You are viewing a plain text version of this content. The canonical link for it is here.
Posted to user@nutch.apache.org by "Insurance Squared Inc." <gc...@insurancesquared.com> on 2006/05/15 19:50:06 UTC

Boost for inbound links

Is there any good way to boost for the number of inbound links to a 
page?  I guess we can't use PR as that's patented, but I thought that we 
could somehow boost based on the number of inbound links.  Upon looking 
at the conf though (and my developer's reply) it doesn't seem like we 
can do this.  Am I missing something obvious?  Or should I be looking at 
building this in?

thanks,
g.


Re: Boost for inbound links

Posted by "Insurance Squared Inc." <gc...@insurancesquared.com>.
Just some further notes on this.  We are using a 'whitelist' only 
approach, where only specific files are injected.  Thus we have crawling 
of external links off.  Despite this, we still get some spammy sites 
into the index when we inject lists of 50,000 or so urls. 

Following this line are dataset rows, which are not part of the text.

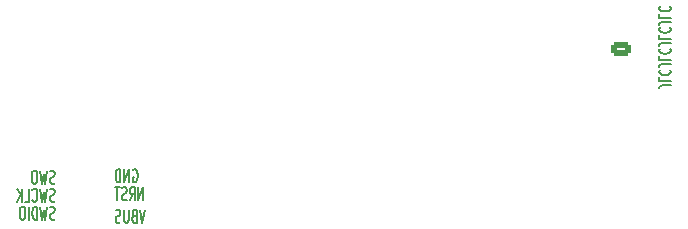
<source format=gbr>
%TF.GenerationSoftware,KiCad,Pcbnew,7.0.2-0*%
%TF.CreationDate,2023-05-23T14:33:50-04:00*%
%TF.ProjectId,7-segment-display-controller,372d7365-676d-4656-9e74-2d646973706c,A*%
%TF.SameCoordinates,Original*%
%TF.FileFunction,Legend,Bot*%
%TF.FilePolarity,Positive*%
%FSLAX46Y46*%
G04 Gerber Fmt 4.6, Leading zero omitted, Abs format (unit mm)*
G04 Created by KiCad (PCBNEW 7.0.2-0) date 2023-05-23 14:33:50*
%MOMM*%
%LPD*%
G01*
G04 APERTURE LIST*
G04 Aperture macros list*
%AMRoundRect*
0 Rectangle with rounded corners*
0 $1 Rounding radius*
0 $2 $3 $4 $5 $6 $7 $8 $9 X,Y pos of 4 corners*
0 Add a 4 corners polygon primitive as box body*
4,1,4,$2,$3,$4,$5,$6,$7,$8,$9,$2,$3,0*
0 Add four circle primitives for the rounded corners*
1,1,$1+$1,$2,$3*
1,1,$1+$1,$4,$5*
1,1,$1+$1,$6,$7*
1,1,$1+$1,$8,$9*
0 Add four rect primitives between the rounded corners*
20,1,$1+$1,$2,$3,$4,$5,0*
20,1,$1+$1,$4,$5,$6,$7,0*
20,1,$1+$1,$6,$7,$8,$9,0*
20,1,$1+$1,$8,$9,$2,$3,0*%
G04 Aperture macros list end*
%ADD10C,0.153000*%
%ADD11RoundRect,0.250000X-0.600000X-0.750000X0.600000X-0.750000X0.600000X0.750000X-0.600000X0.750000X0*%
%ADD12O,1.700000X2.000000*%
%ADD13O,1.700000X1.700000*%
%ADD14R,1.700000X1.700000*%
%ADD15RoundRect,0.250000X0.350000X0.625000X-0.350000X0.625000X-0.350000X-0.625000X0.350000X-0.625000X0*%
%ADD16O,1.200000X1.750000*%
%ADD17C,0.900000*%
%ADD18C,8.600000*%
%ADD19O,1.200000X1.900000*%
%ADD20C,1.450000*%
%ADD21C,0.991000*%
%ADD22O,1.950000X1.700000*%
%ADD23RoundRect,0.250000X-0.725000X0.600000X-0.725000X-0.600000X0.725000X-0.600000X0.725000X0.600000X0*%
%ADD24O,1.750000X1.200000*%
%ADD25RoundRect,0.250000X0.625000X-0.350000X0.625000X0.350000X-0.625000X0.350000X-0.625000X-0.350000X0*%
%ADD26RoundRect,0.250000X-0.625000X0.350000X-0.625000X-0.350000X0.625000X-0.350000X0.625000X0.350000X0*%
G04 APERTURE END LIST*
D10*
X16561999Y-40461500D02*
X16461999Y-40513880D01*
X16461999Y-40513880D02*
X16295333Y-40513880D01*
X16295333Y-40513880D02*
X16228666Y-40461500D01*
X16228666Y-40461500D02*
X16195333Y-40409119D01*
X16195333Y-40409119D02*
X16161999Y-40304357D01*
X16161999Y-40304357D02*
X16161999Y-40199595D01*
X16161999Y-40199595D02*
X16195333Y-40094833D01*
X16195333Y-40094833D02*
X16228666Y-40042452D01*
X16228666Y-40042452D02*
X16295333Y-39990071D01*
X16295333Y-39990071D02*
X16428666Y-39937690D01*
X16428666Y-39937690D02*
X16495333Y-39885309D01*
X16495333Y-39885309D02*
X16528666Y-39832928D01*
X16528666Y-39832928D02*
X16561999Y-39728166D01*
X16561999Y-39728166D02*
X16561999Y-39623404D01*
X16561999Y-39623404D02*
X16528666Y-39518642D01*
X16528666Y-39518642D02*
X16495333Y-39466261D01*
X16495333Y-39466261D02*
X16428666Y-39413880D01*
X16428666Y-39413880D02*
X16261999Y-39413880D01*
X16261999Y-39413880D02*
X16161999Y-39466261D01*
X15928666Y-39413880D02*
X15761999Y-40513880D01*
X15761999Y-40513880D02*
X15628666Y-39728166D01*
X15628666Y-39728166D02*
X15495332Y-40513880D01*
X15495332Y-40513880D02*
X15328666Y-39413880D01*
X15061999Y-40513880D02*
X15061999Y-39413880D01*
X15061999Y-39413880D02*
X14895332Y-39413880D01*
X14895332Y-39413880D02*
X14795332Y-39466261D01*
X14795332Y-39466261D02*
X14728666Y-39571023D01*
X14728666Y-39571023D02*
X14695332Y-39675785D01*
X14695332Y-39675785D02*
X14661999Y-39885309D01*
X14661999Y-39885309D02*
X14661999Y-40042452D01*
X14661999Y-40042452D02*
X14695332Y-40251976D01*
X14695332Y-40251976D02*
X14728666Y-40356738D01*
X14728666Y-40356738D02*
X14795332Y-40461500D01*
X14795332Y-40461500D02*
X14895332Y-40513880D01*
X14895332Y-40513880D02*
X15061999Y-40513880D01*
X14361999Y-40513880D02*
X14361999Y-39413880D01*
X13895333Y-39413880D02*
X13761999Y-39413880D01*
X13761999Y-39413880D02*
X13695333Y-39466261D01*
X13695333Y-39466261D02*
X13628666Y-39571023D01*
X13628666Y-39571023D02*
X13595333Y-39780547D01*
X13595333Y-39780547D02*
X13595333Y-40147214D01*
X13595333Y-40147214D02*
X13628666Y-40356738D01*
X13628666Y-40356738D02*
X13695333Y-40461500D01*
X13695333Y-40461500D02*
X13761999Y-40513880D01*
X13761999Y-40513880D02*
X13895333Y-40513880D01*
X13895333Y-40513880D02*
X13961999Y-40461500D01*
X13961999Y-40461500D02*
X14028666Y-40356738D01*
X14028666Y-40356738D02*
X14061999Y-40147214D01*
X14061999Y-40147214D02*
X14061999Y-39780547D01*
X14061999Y-39780547D02*
X14028666Y-39571023D01*
X14028666Y-39571023D02*
X13961999Y-39466261D01*
X13961999Y-39466261D02*
X13895333Y-39413880D01*
X16561999Y-38937500D02*
X16461999Y-38989880D01*
X16461999Y-38989880D02*
X16295333Y-38989880D01*
X16295333Y-38989880D02*
X16228666Y-38937500D01*
X16228666Y-38937500D02*
X16195333Y-38885119D01*
X16195333Y-38885119D02*
X16161999Y-38780357D01*
X16161999Y-38780357D02*
X16161999Y-38675595D01*
X16161999Y-38675595D02*
X16195333Y-38570833D01*
X16195333Y-38570833D02*
X16228666Y-38518452D01*
X16228666Y-38518452D02*
X16295333Y-38466071D01*
X16295333Y-38466071D02*
X16428666Y-38413690D01*
X16428666Y-38413690D02*
X16495333Y-38361309D01*
X16495333Y-38361309D02*
X16528666Y-38308928D01*
X16528666Y-38308928D02*
X16561999Y-38204166D01*
X16561999Y-38204166D02*
X16561999Y-38099404D01*
X16561999Y-38099404D02*
X16528666Y-37994642D01*
X16528666Y-37994642D02*
X16495333Y-37942261D01*
X16495333Y-37942261D02*
X16428666Y-37889880D01*
X16428666Y-37889880D02*
X16261999Y-37889880D01*
X16261999Y-37889880D02*
X16161999Y-37942261D01*
X15928666Y-37889880D02*
X15761999Y-38989880D01*
X15761999Y-38989880D02*
X15628666Y-38204166D01*
X15628666Y-38204166D02*
X15495332Y-38989880D01*
X15495332Y-38989880D02*
X15328666Y-37889880D01*
X14661999Y-38885119D02*
X14695332Y-38937500D01*
X14695332Y-38937500D02*
X14795332Y-38989880D01*
X14795332Y-38989880D02*
X14861999Y-38989880D01*
X14861999Y-38989880D02*
X14961999Y-38937500D01*
X14961999Y-38937500D02*
X15028666Y-38832738D01*
X15028666Y-38832738D02*
X15061999Y-38727976D01*
X15061999Y-38727976D02*
X15095332Y-38518452D01*
X15095332Y-38518452D02*
X15095332Y-38361309D01*
X15095332Y-38361309D02*
X15061999Y-38151785D01*
X15061999Y-38151785D02*
X15028666Y-38047023D01*
X15028666Y-38047023D02*
X14961999Y-37942261D01*
X14961999Y-37942261D02*
X14861999Y-37889880D01*
X14861999Y-37889880D02*
X14795332Y-37889880D01*
X14795332Y-37889880D02*
X14695332Y-37942261D01*
X14695332Y-37942261D02*
X14661999Y-37994642D01*
X14028666Y-38989880D02*
X14361999Y-38989880D01*
X14361999Y-38989880D02*
X14361999Y-37889880D01*
X13795332Y-38989880D02*
X13795332Y-37889880D01*
X13395332Y-38989880D02*
X13695332Y-38361309D01*
X13395332Y-37889880D02*
X13795332Y-38518452D01*
X16561999Y-37413500D02*
X16461999Y-37465880D01*
X16461999Y-37465880D02*
X16295333Y-37465880D01*
X16295333Y-37465880D02*
X16228666Y-37413500D01*
X16228666Y-37413500D02*
X16195333Y-37361119D01*
X16195333Y-37361119D02*
X16161999Y-37256357D01*
X16161999Y-37256357D02*
X16161999Y-37151595D01*
X16161999Y-37151595D02*
X16195333Y-37046833D01*
X16195333Y-37046833D02*
X16228666Y-36994452D01*
X16228666Y-36994452D02*
X16295333Y-36942071D01*
X16295333Y-36942071D02*
X16428666Y-36889690D01*
X16428666Y-36889690D02*
X16495333Y-36837309D01*
X16495333Y-36837309D02*
X16528666Y-36784928D01*
X16528666Y-36784928D02*
X16561999Y-36680166D01*
X16561999Y-36680166D02*
X16561999Y-36575404D01*
X16561999Y-36575404D02*
X16528666Y-36470642D01*
X16528666Y-36470642D02*
X16495333Y-36418261D01*
X16495333Y-36418261D02*
X16428666Y-36365880D01*
X16428666Y-36365880D02*
X16261999Y-36365880D01*
X16261999Y-36365880D02*
X16161999Y-36418261D01*
X15928666Y-36365880D02*
X15761999Y-37465880D01*
X15761999Y-37465880D02*
X15628666Y-36680166D01*
X15628666Y-36680166D02*
X15495332Y-37465880D01*
X15495332Y-37465880D02*
X15328666Y-36365880D01*
X14928666Y-36365880D02*
X14795332Y-36365880D01*
X14795332Y-36365880D02*
X14728666Y-36418261D01*
X14728666Y-36418261D02*
X14661999Y-36523023D01*
X14661999Y-36523023D02*
X14628666Y-36732547D01*
X14628666Y-36732547D02*
X14628666Y-37099214D01*
X14628666Y-37099214D02*
X14661999Y-37308738D01*
X14661999Y-37308738D02*
X14728666Y-37413500D01*
X14728666Y-37413500D02*
X14795332Y-37465880D01*
X14795332Y-37465880D02*
X14928666Y-37465880D01*
X14928666Y-37465880D02*
X14995332Y-37413500D01*
X14995332Y-37413500D02*
X15061999Y-37308738D01*
X15061999Y-37308738D02*
X15095332Y-37099214D01*
X15095332Y-37099214D02*
X15095332Y-36732547D01*
X15095332Y-36732547D02*
X15061999Y-36523023D01*
X15061999Y-36523023D02*
X14995332Y-36418261D01*
X14995332Y-36418261D02*
X14928666Y-36365880D01*
X23189999Y-36291261D02*
X23256666Y-36238880D01*
X23256666Y-36238880D02*
X23356666Y-36238880D01*
X23356666Y-36238880D02*
X23456666Y-36291261D01*
X23456666Y-36291261D02*
X23523333Y-36396023D01*
X23523333Y-36396023D02*
X23556666Y-36500785D01*
X23556666Y-36500785D02*
X23589999Y-36710309D01*
X23589999Y-36710309D02*
X23589999Y-36867452D01*
X23589999Y-36867452D02*
X23556666Y-37076976D01*
X23556666Y-37076976D02*
X23523333Y-37181738D01*
X23523333Y-37181738D02*
X23456666Y-37286500D01*
X23456666Y-37286500D02*
X23356666Y-37338880D01*
X23356666Y-37338880D02*
X23289999Y-37338880D01*
X23289999Y-37338880D02*
X23189999Y-37286500D01*
X23189999Y-37286500D02*
X23156666Y-37234119D01*
X23156666Y-37234119D02*
X23156666Y-36867452D01*
X23156666Y-36867452D02*
X23289999Y-36867452D01*
X22856666Y-37338880D02*
X22856666Y-36238880D01*
X22856666Y-36238880D02*
X22456666Y-37338880D01*
X22456666Y-37338880D02*
X22456666Y-36238880D01*
X22123333Y-37338880D02*
X22123333Y-36238880D01*
X22123333Y-36238880D02*
X21956666Y-36238880D01*
X21956666Y-36238880D02*
X21856666Y-36291261D01*
X21856666Y-36291261D02*
X21790000Y-36396023D01*
X21790000Y-36396023D02*
X21756666Y-36500785D01*
X21756666Y-36500785D02*
X21723333Y-36710309D01*
X21723333Y-36710309D02*
X21723333Y-36867452D01*
X21723333Y-36867452D02*
X21756666Y-37076976D01*
X21756666Y-37076976D02*
X21790000Y-37181738D01*
X21790000Y-37181738D02*
X21856666Y-37286500D01*
X21856666Y-37286500D02*
X21956666Y-37338880D01*
X21956666Y-37338880D02*
X22123333Y-37338880D01*
X24056666Y-38862880D02*
X24056666Y-37762880D01*
X24056666Y-37762880D02*
X23656666Y-38862880D01*
X23656666Y-38862880D02*
X23656666Y-37762880D01*
X22923333Y-38862880D02*
X23156666Y-38339071D01*
X23323333Y-38862880D02*
X23323333Y-37762880D01*
X23323333Y-37762880D02*
X23056666Y-37762880D01*
X23056666Y-37762880D02*
X22990000Y-37815261D01*
X22990000Y-37815261D02*
X22956666Y-37867642D01*
X22956666Y-37867642D02*
X22923333Y-37972404D01*
X22923333Y-37972404D02*
X22923333Y-38129547D01*
X22923333Y-38129547D02*
X22956666Y-38234309D01*
X22956666Y-38234309D02*
X22990000Y-38286690D01*
X22990000Y-38286690D02*
X23056666Y-38339071D01*
X23056666Y-38339071D02*
X23323333Y-38339071D01*
X22656666Y-38810500D02*
X22556666Y-38862880D01*
X22556666Y-38862880D02*
X22390000Y-38862880D01*
X22390000Y-38862880D02*
X22323333Y-38810500D01*
X22323333Y-38810500D02*
X22290000Y-38758119D01*
X22290000Y-38758119D02*
X22256666Y-38653357D01*
X22256666Y-38653357D02*
X22256666Y-38548595D01*
X22256666Y-38548595D02*
X22290000Y-38443833D01*
X22290000Y-38443833D02*
X22323333Y-38391452D01*
X22323333Y-38391452D02*
X22390000Y-38339071D01*
X22390000Y-38339071D02*
X22523333Y-38286690D01*
X22523333Y-38286690D02*
X22590000Y-38234309D01*
X22590000Y-38234309D02*
X22623333Y-38181928D01*
X22623333Y-38181928D02*
X22656666Y-38077166D01*
X22656666Y-38077166D02*
X22656666Y-37972404D01*
X22656666Y-37972404D02*
X22623333Y-37867642D01*
X22623333Y-37867642D02*
X22590000Y-37815261D01*
X22590000Y-37815261D02*
X22523333Y-37762880D01*
X22523333Y-37762880D02*
X22356666Y-37762880D01*
X22356666Y-37762880D02*
X22256666Y-37815261D01*
X22056666Y-37762880D02*
X21656666Y-37762880D01*
X21856666Y-38862880D02*
X21856666Y-37762880D01*
X24223333Y-39667880D02*
X23990000Y-40767880D01*
X23990000Y-40767880D02*
X23756666Y-39667880D01*
X23290000Y-40191690D02*
X23190000Y-40244071D01*
X23190000Y-40244071D02*
X23156666Y-40296452D01*
X23156666Y-40296452D02*
X23123333Y-40401214D01*
X23123333Y-40401214D02*
X23123333Y-40558357D01*
X23123333Y-40558357D02*
X23156666Y-40663119D01*
X23156666Y-40663119D02*
X23190000Y-40715500D01*
X23190000Y-40715500D02*
X23256666Y-40767880D01*
X23256666Y-40767880D02*
X23523333Y-40767880D01*
X23523333Y-40767880D02*
X23523333Y-39667880D01*
X23523333Y-39667880D02*
X23290000Y-39667880D01*
X23290000Y-39667880D02*
X23223333Y-39720261D01*
X23223333Y-39720261D02*
X23190000Y-39772642D01*
X23190000Y-39772642D02*
X23156666Y-39877404D01*
X23156666Y-39877404D02*
X23156666Y-39982166D01*
X23156666Y-39982166D02*
X23190000Y-40086928D01*
X23190000Y-40086928D02*
X23223333Y-40139309D01*
X23223333Y-40139309D02*
X23290000Y-40191690D01*
X23290000Y-40191690D02*
X23523333Y-40191690D01*
X22823333Y-39667880D02*
X22823333Y-40558357D01*
X22823333Y-40558357D02*
X22790000Y-40663119D01*
X22790000Y-40663119D02*
X22756666Y-40715500D01*
X22756666Y-40715500D02*
X22690000Y-40767880D01*
X22690000Y-40767880D02*
X22556666Y-40767880D01*
X22556666Y-40767880D02*
X22490000Y-40715500D01*
X22490000Y-40715500D02*
X22456666Y-40663119D01*
X22456666Y-40663119D02*
X22423333Y-40558357D01*
X22423333Y-40558357D02*
X22423333Y-39667880D01*
X22123333Y-40715500D02*
X22023333Y-40767880D01*
X22023333Y-40767880D02*
X21856667Y-40767880D01*
X21856667Y-40767880D02*
X21790000Y-40715500D01*
X21790000Y-40715500D02*
X21756667Y-40663119D01*
X21756667Y-40663119D02*
X21723333Y-40558357D01*
X21723333Y-40558357D02*
X21723333Y-40453595D01*
X21723333Y-40453595D02*
X21756667Y-40348833D01*
X21756667Y-40348833D02*
X21790000Y-40296452D01*
X21790000Y-40296452D02*
X21856667Y-40244071D01*
X21856667Y-40244071D02*
X21990000Y-40191690D01*
X21990000Y-40191690D02*
X22056667Y-40139309D01*
X22056667Y-40139309D02*
X22090000Y-40086928D01*
X22090000Y-40086928D02*
X22123333Y-39982166D01*
X22123333Y-39982166D02*
X22123333Y-39877404D01*
X22123333Y-39877404D02*
X22090000Y-39772642D01*
X22090000Y-39772642D02*
X22056667Y-39720261D01*
X22056667Y-39720261D02*
X21990000Y-39667880D01*
X21990000Y-39667880D02*
X21823333Y-39667880D01*
X21823333Y-39667880D02*
X21723333Y-39720261D01*
X68736380Y-29141333D02*
X68022095Y-29141333D01*
X68022095Y-29141333D02*
X67879238Y-29174666D01*
X67879238Y-29174666D02*
X67784000Y-29241333D01*
X67784000Y-29241333D02*
X67736380Y-29341333D01*
X67736380Y-29341333D02*
X67736380Y-29408000D01*
X67736380Y-28474667D02*
X67736380Y-28808000D01*
X67736380Y-28808000D02*
X68736380Y-28808000D01*
X67831619Y-27841333D02*
X67784000Y-27874666D01*
X67784000Y-27874666D02*
X67736380Y-27974666D01*
X67736380Y-27974666D02*
X67736380Y-28041333D01*
X67736380Y-28041333D02*
X67784000Y-28141333D01*
X67784000Y-28141333D02*
X67879238Y-28208000D01*
X67879238Y-28208000D02*
X67974476Y-28241333D01*
X67974476Y-28241333D02*
X68164952Y-28274666D01*
X68164952Y-28274666D02*
X68307809Y-28274666D01*
X68307809Y-28274666D02*
X68498285Y-28241333D01*
X68498285Y-28241333D02*
X68593523Y-28208000D01*
X68593523Y-28208000D02*
X68688761Y-28141333D01*
X68688761Y-28141333D02*
X68736380Y-28041333D01*
X68736380Y-28041333D02*
X68736380Y-27974666D01*
X68736380Y-27974666D02*
X68688761Y-27874666D01*
X68688761Y-27874666D02*
X68641142Y-27841333D01*
X68736380Y-27341333D02*
X68022095Y-27341333D01*
X68022095Y-27341333D02*
X67879238Y-27374666D01*
X67879238Y-27374666D02*
X67784000Y-27441333D01*
X67784000Y-27441333D02*
X67736380Y-27541333D01*
X67736380Y-27541333D02*
X67736380Y-27608000D01*
X67736380Y-26674667D02*
X67736380Y-27008000D01*
X67736380Y-27008000D02*
X68736380Y-27008000D01*
X67831619Y-26041333D02*
X67784000Y-26074666D01*
X67784000Y-26074666D02*
X67736380Y-26174666D01*
X67736380Y-26174666D02*
X67736380Y-26241333D01*
X67736380Y-26241333D02*
X67784000Y-26341333D01*
X67784000Y-26341333D02*
X67879238Y-26408000D01*
X67879238Y-26408000D02*
X67974476Y-26441333D01*
X67974476Y-26441333D02*
X68164952Y-26474666D01*
X68164952Y-26474666D02*
X68307809Y-26474666D01*
X68307809Y-26474666D02*
X68498285Y-26441333D01*
X68498285Y-26441333D02*
X68593523Y-26408000D01*
X68593523Y-26408000D02*
X68688761Y-26341333D01*
X68688761Y-26341333D02*
X68736380Y-26241333D01*
X68736380Y-26241333D02*
X68736380Y-26174666D01*
X68736380Y-26174666D02*
X68688761Y-26074666D01*
X68688761Y-26074666D02*
X68641142Y-26041333D01*
X68736380Y-25541333D02*
X68022095Y-25541333D01*
X68022095Y-25541333D02*
X67879238Y-25574666D01*
X67879238Y-25574666D02*
X67784000Y-25641333D01*
X67784000Y-25641333D02*
X67736380Y-25741333D01*
X67736380Y-25741333D02*
X67736380Y-25808000D01*
X67736380Y-24874667D02*
X67736380Y-25208000D01*
X67736380Y-25208000D02*
X68736380Y-25208000D01*
X67831619Y-24241333D02*
X67784000Y-24274666D01*
X67784000Y-24274666D02*
X67736380Y-24374666D01*
X67736380Y-24374666D02*
X67736380Y-24441333D01*
X67736380Y-24441333D02*
X67784000Y-24541333D01*
X67784000Y-24541333D02*
X67879238Y-24608000D01*
X67879238Y-24608000D02*
X67974476Y-24641333D01*
X67974476Y-24641333D02*
X68164952Y-24674666D01*
X68164952Y-24674666D02*
X68307809Y-24674666D01*
X68307809Y-24674666D02*
X68498285Y-24641333D01*
X68498285Y-24641333D02*
X68593523Y-24608000D01*
X68593523Y-24608000D02*
X68688761Y-24541333D01*
X68688761Y-24541333D02*
X68736380Y-24441333D01*
X68736380Y-24441333D02*
X68736380Y-24374666D01*
X68736380Y-24374666D02*
X68688761Y-24274666D01*
X68688761Y-24274666D02*
X68641142Y-24241333D01*
X68736380Y-23741333D02*
X68022095Y-23741333D01*
X68022095Y-23741333D02*
X67879238Y-23774666D01*
X67879238Y-23774666D02*
X67784000Y-23841333D01*
X67784000Y-23841333D02*
X67736380Y-23941333D01*
X67736380Y-23941333D02*
X67736380Y-24008000D01*
X67736380Y-23074667D02*
X67736380Y-23408000D01*
X67736380Y-23408000D02*
X68736380Y-23408000D01*
X67831619Y-22441333D02*
X67784000Y-22474666D01*
X67784000Y-22474666D02*
X67736380Y-22574666D01*
X67736380Y-22574666D02*
X67736380Y-22641333D01*
X67736380Y-22641333D02*
X67784000Y-22741333D01*
X67784000Y-22741333D02*
X67879238Y-22808000D01*
X67879238Y-22808000D02*
X67974476Y-22841333D01*
X67974476Y-22841333D02*
X68164952Y-22874666D01*
X68164952Y-22874666D02*
X68307809Y-22874666D01*
X68307809Y-22874666D02*
X68498285Y-22841333D01*
X68498285Y-22841333D02*
X68593523Y-22808000D01*
X68593523Y-22808000D02*
X68688761Y-22741333D01*
X68688761Y-22741333D02*
X68736380Y-22641333D01*
X68736380Y-22641333D02*
X68736380Y-22574666D01*
X68736380Y-22574666D02*
X68688761Y-22474666D01*
X68688761Y-22474666D02*
X68641142Y-22441333D01*
%LPC*%
D11*
%TO.C,J107*%
X50947000Y-47481000D03*
D12*
X53447000Y-47481000D03*
%TD*%
D13*
%TO.C,OLED101*%
X13388000Y-3459000D03*
X13388000Y-5999000D03*
X13388000Y-8539000D03*
D14*
X13388000Y-11079000D03*
%TD*%
D15*
%TO.C,J106*%
X57658000Y-6731000D03*
D16*
X55658000Y-6731000D03*
X53658000Y-6731000D03*
%TD*%
D17*
%TO.C,H104*%
X8432000Y-48768000D03*
X5207000Y-45543000D03*
X2926581Y-46487581D03*
X1982000Y-48768000D03*
X7487419Y-51048419D03*
X7487419Y-46487581D03*
X2926581Y-51048419D03*
X5207000Y-51993000D03*
D18*
X5207000Y-48768000D03*
%TD*%
D17*
%TO.C,H103*%
X8432000Y-5080000D03*
X5207000Y-1855000D03*
X2926581Y-2799581D03*
X1982000Y-5080000D03*
X7487419Y-7360419D03*
X7487419Y-2799581D03*
X2926581Y-7360419D03*
X5207000Y-8305000D03*
D18*
X5207000Y-5080000D03*
%TD*%
D17*
%TO.C,H102*%
X69138000Y-48768000D03*
X65913000Y-45543000D03*
X63632581Y-46487581D03*
X62688000Y-48768000D03*
X68193419Y-51048419D03*
X68193419Y-46487581D03*
X63632581Y-51048419D03*
X65913000Y-51993000D03*
D18*
X65913000Y-48768000D03*
%TD*%
D17*
%TO.C,H101*%
X69138000Y-5080000D03*
X65913000Y-1855000D03*
X63632581Y-2799581D03*
X62688000Y-5080000D03*
X68193419Y-7360419D03*
X68193419Y-2799581D03*
X63632581Y-7360419D03*
X65913000Y-8305000D03*
D18*
X65913000Y-5080000D03*
%TD*%
D19*
%TO.C,J102*%
X26690200Y-52494700D03*
D20*
X25690200Y-49794700D03*
X20690200Y-49794700D03*
D19*
X19690200Y-52494700D03*
%TD*%
D21*
%TO.C,J101*%
X20344400Y-36017200D03*
X18314400Y-36017200D03*
X19329400Y-41097200D03*
%TD*%
D22*
%TO.C,J104*%
X6731000Y-29297000D03*
X6731000Y-26797000D03*
D23*
X6731000Y-24297000D03*
%TD*%
D24*
%TO.C,J103*%
X64516000Y-20035000D03*
X64516000Y-22035000D03*
X64516000Y-24035000D03*
D25*
X64516000Y-26035000D03*
%TD*%
D26*
%TO.C,J105*%
X6207000Y-12605000D03*
D24*
X6207000Y-14605000D03*
X6207000Y-16605000D03*
X6207000Y-18605000D03*
%TD*%
%LPD*%
M02*

</source>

Because we have external links turned off for crawling, external links 
are not taken into account (AFAIK) in the ranking, only internal links.  
So the spammy sites do well.

Is there a way to do this?  It seems odd that because we turn off 
external links in the crawl that we can't use 'external links' i.e. 
other sites within the database, as part of the ranking. 


Thanks,
g.

Insurance Squared Inc. wrote:

> Is there any good way to boost for the number of inbound links to a 
> page?  I guess we can't use PR as that's patented, but I thought that 
> we could somehow boost based on the number of inbound links.  Upon 
> looking at the conf though (and my developer's reply) it doesn't seem 
> like we can do this.  Am I missing something obvious?  Or should I be 
> looking at building this in?
>
> thanks,
> g.
>
>